Officials at Cambodia’s Angkor Wat have been accused of damaging the ancient site by installing light bulbs.

Visitors earlier this week claimed they saw chunks of masonry dislodged from the main Angkor Wat temple as holes were drilled in the stone. The work is part of a programme intended to illuminate the complex and enable more night tours to be operated.

Most visitors leave the sprawling Unesco-listed site at sunset, but recently a Korean company, Sou Ching, has started running limited nocturnal tours, and a number of lights have already been installed.

If plans to extend the tours go ahead, the complex would be open until 8.30pm, potentially thinning out the crowds during the day. Over half a million foreigners are expected to visit Angkor this year, which is by far Cambodia’s biggest tourist draw.

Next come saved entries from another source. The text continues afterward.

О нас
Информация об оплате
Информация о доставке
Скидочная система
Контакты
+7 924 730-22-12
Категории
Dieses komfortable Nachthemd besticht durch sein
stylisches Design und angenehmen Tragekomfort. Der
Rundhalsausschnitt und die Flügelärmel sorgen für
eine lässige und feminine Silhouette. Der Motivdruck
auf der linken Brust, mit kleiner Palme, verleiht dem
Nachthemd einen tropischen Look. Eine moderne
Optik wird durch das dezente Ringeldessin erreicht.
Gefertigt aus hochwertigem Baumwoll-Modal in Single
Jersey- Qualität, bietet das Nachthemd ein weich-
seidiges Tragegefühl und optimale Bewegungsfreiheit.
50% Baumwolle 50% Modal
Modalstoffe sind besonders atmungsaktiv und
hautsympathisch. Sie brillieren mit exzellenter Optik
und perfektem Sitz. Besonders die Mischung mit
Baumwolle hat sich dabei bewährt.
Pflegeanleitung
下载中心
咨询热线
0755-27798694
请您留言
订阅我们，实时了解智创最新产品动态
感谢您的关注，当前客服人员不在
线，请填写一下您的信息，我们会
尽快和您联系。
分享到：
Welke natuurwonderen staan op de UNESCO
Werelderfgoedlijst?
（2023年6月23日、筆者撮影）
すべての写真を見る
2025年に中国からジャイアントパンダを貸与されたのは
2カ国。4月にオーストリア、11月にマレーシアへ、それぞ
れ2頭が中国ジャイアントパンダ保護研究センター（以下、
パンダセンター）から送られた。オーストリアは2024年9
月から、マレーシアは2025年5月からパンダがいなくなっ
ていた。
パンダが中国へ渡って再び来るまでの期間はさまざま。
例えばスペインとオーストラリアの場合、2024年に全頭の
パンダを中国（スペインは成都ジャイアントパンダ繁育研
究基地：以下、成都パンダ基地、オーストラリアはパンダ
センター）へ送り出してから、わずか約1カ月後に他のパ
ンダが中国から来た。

We want tourists to see all views of the temple, even in the dark places where they may have not have seen some of the sculptures and statues, said Bun Narith, head of Apsara, the agency that manages the temples. After a number of tourists complained, he denied the lighting installation was damaging the thousand-year-old complex, saying the lights were fitted into existing holes.

Angkor was removed from the Unesco ‘World Heritage in Danger’ list in 2004, but conservationists remain concerned for its welfare. In the last decade, hotel development and tourist numbers have soared, swelling the local population and causing potential subsidence by lowering the water table in the area.